An exact transcription of the lines from the one holding "click(271, 277)" to the end of the entries below, and nothing more, is the required answer. Please omit the pictures.
Extracted entries START
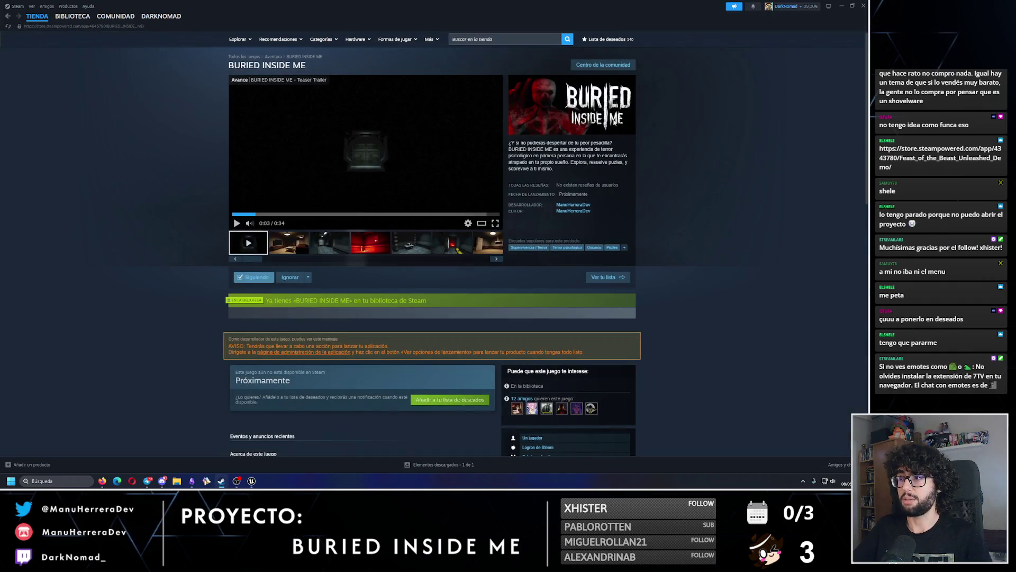
click(472, 37)
text(Feast of the Beast)
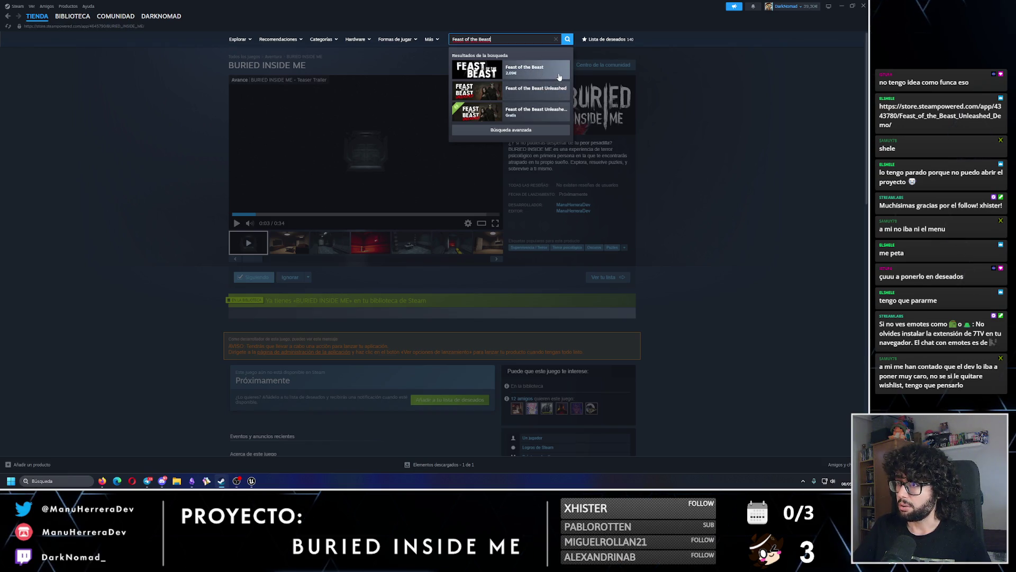
click(557, 97)
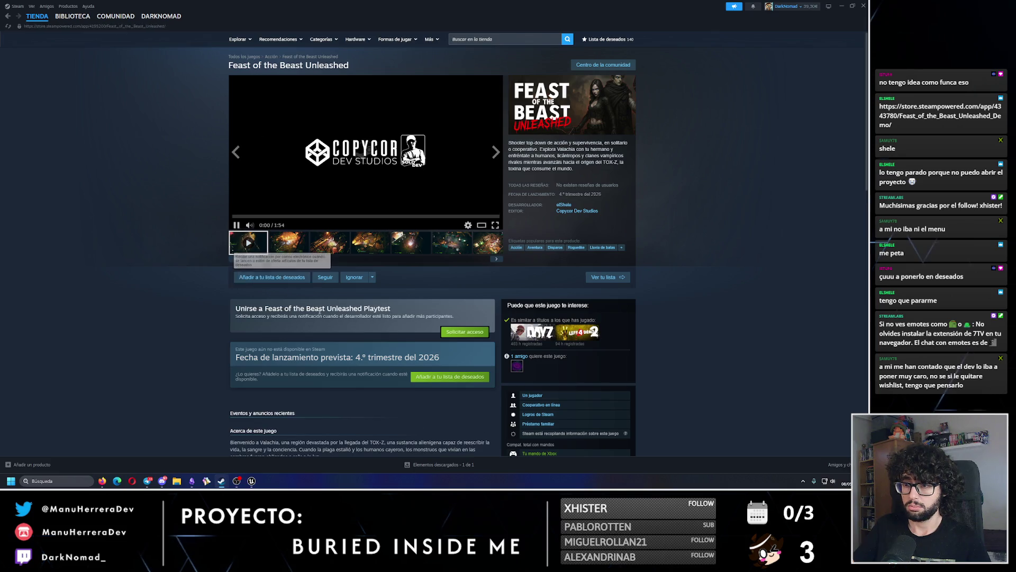
click(271, 277)
Step: Search 'Feast of the Beast' again and open the Feast of the Beast store page
click(508, 38)
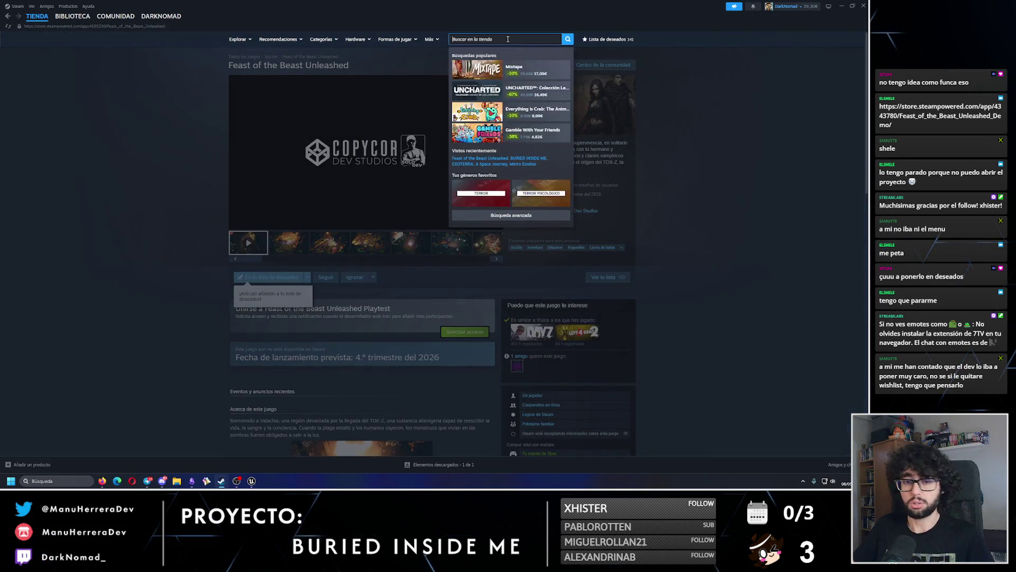
text(Feast of the Beast)
click(529, 73)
Extracted entries END
§ **Final answer**
click(271, 277)
Step: Search 'Feast of the Beast' again and open the Feast of the Beast store page
click(508, 38)
text(Feast of the Beast)
click(529, 73)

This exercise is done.